Indeed, and logically from your question, how can you know how any other woman feels?
As for 'feel in their head', what does that even mean?
 
I can't. But there are shared experiences, rooted in biology, and in how women are treated because of our biology, that women alone can experience.

By 'a feeling in your head' I mean how you identify as opposed to what you are. When Person A says 'I identify as X', how do you know that means the same as when Person B says 'I identify as X'? What frame of reference does a transwoman have to say 'I am a woman'? Being male or female is an embodied experience. It can't be identified in to or out of.
 

monkers

Legendary Member
I'm not unsure. The only way to 'live as a woman' is to be born a biological female and survive until adulthood. It's a state of being, not doing, acting, or dressing.

Being born as a female does not define 'living as a woman' - not even close. You and I might both be born female, but I'd hate my life if it resembled your's. Yet we are both women.
 

monkers

Legendary Member
In what sense are they 'being' women though? We seem to agree that being male or female is nothing to do with how you dress or act. If it isn't related to biology, what is it that makes them a woman? It can't be how they feel in their head as a) they have no frame of reference for how 'woman' feels, and b) how can they even know that they feel the same as women or even other transwomen? Our feelings are subjective.
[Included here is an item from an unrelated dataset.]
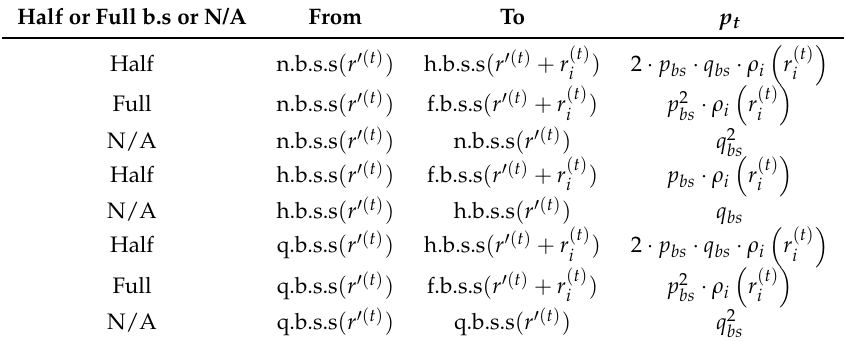
Table 3. Transition table between four chunk states for the updating process with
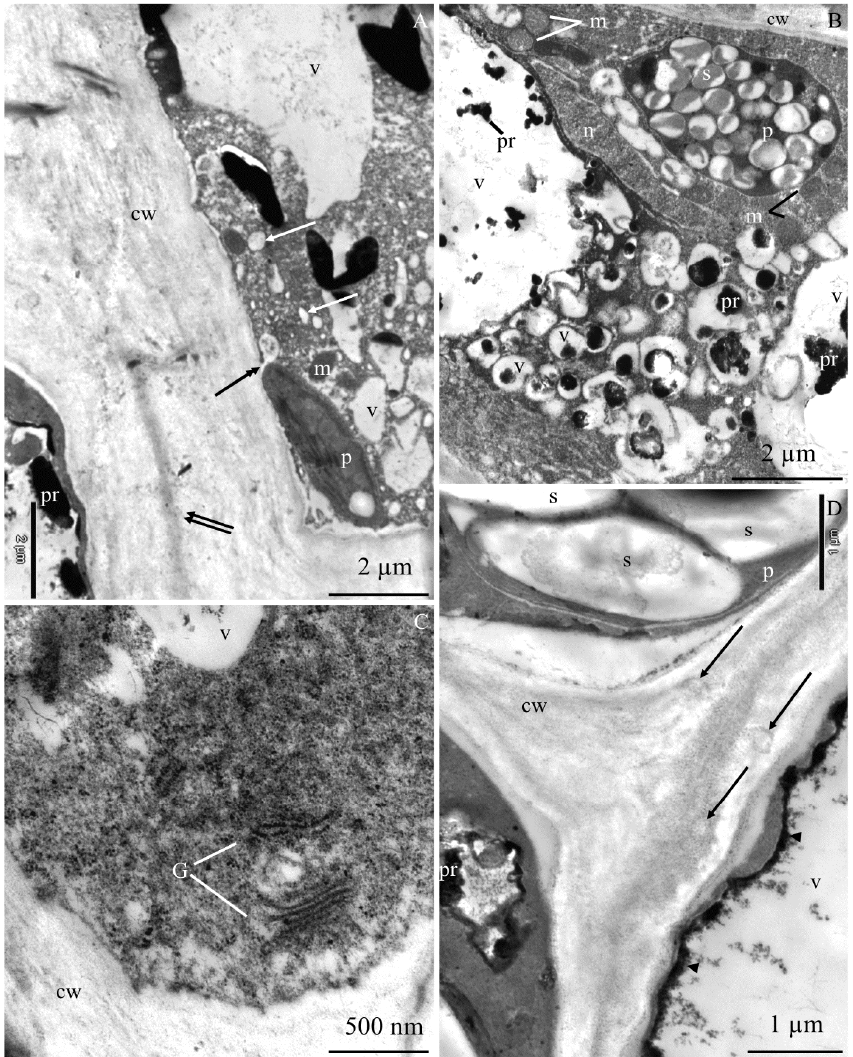
Figure 5. Fragments of the cross sections of hypodermis cells from the apical part of ‘Szampion’ apples from the CaCl 2 foliar feeding treatments. A : cell wall (cw), visible middle lamella (two arrows), parietal cytoplasm with numerous transport vesicles (arrow), plasmalemma invaginations (double-headed arrow), plastid (p) with a starch grain (s). B : protoplast, visible lobular cell nucleus (n), large vacuole (v) and numerous small vacuoles, precipitates (pr) in cell sap. C : cell wall (cw), electron dense cytoplasm, Golgi apparatus (G), vacuole (v). D : cell wall (cw), visible vesicles (arrow), plastid (p) with starch grains (s), tonoplast (arrowhead), flocculent substance collected at the tonoplast and in cell sap.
You had already said 'living as a woman'. So according to you all women feel the same; and yet we disagree on how women feel. That's because I am a woman with strong gender identity of what it is to be a woman, and you say you have none. You've created a paradox of your own life and wish to impose it on all others.

But of course those of us who know who we are have an 'ideology'. You are on very confused individual.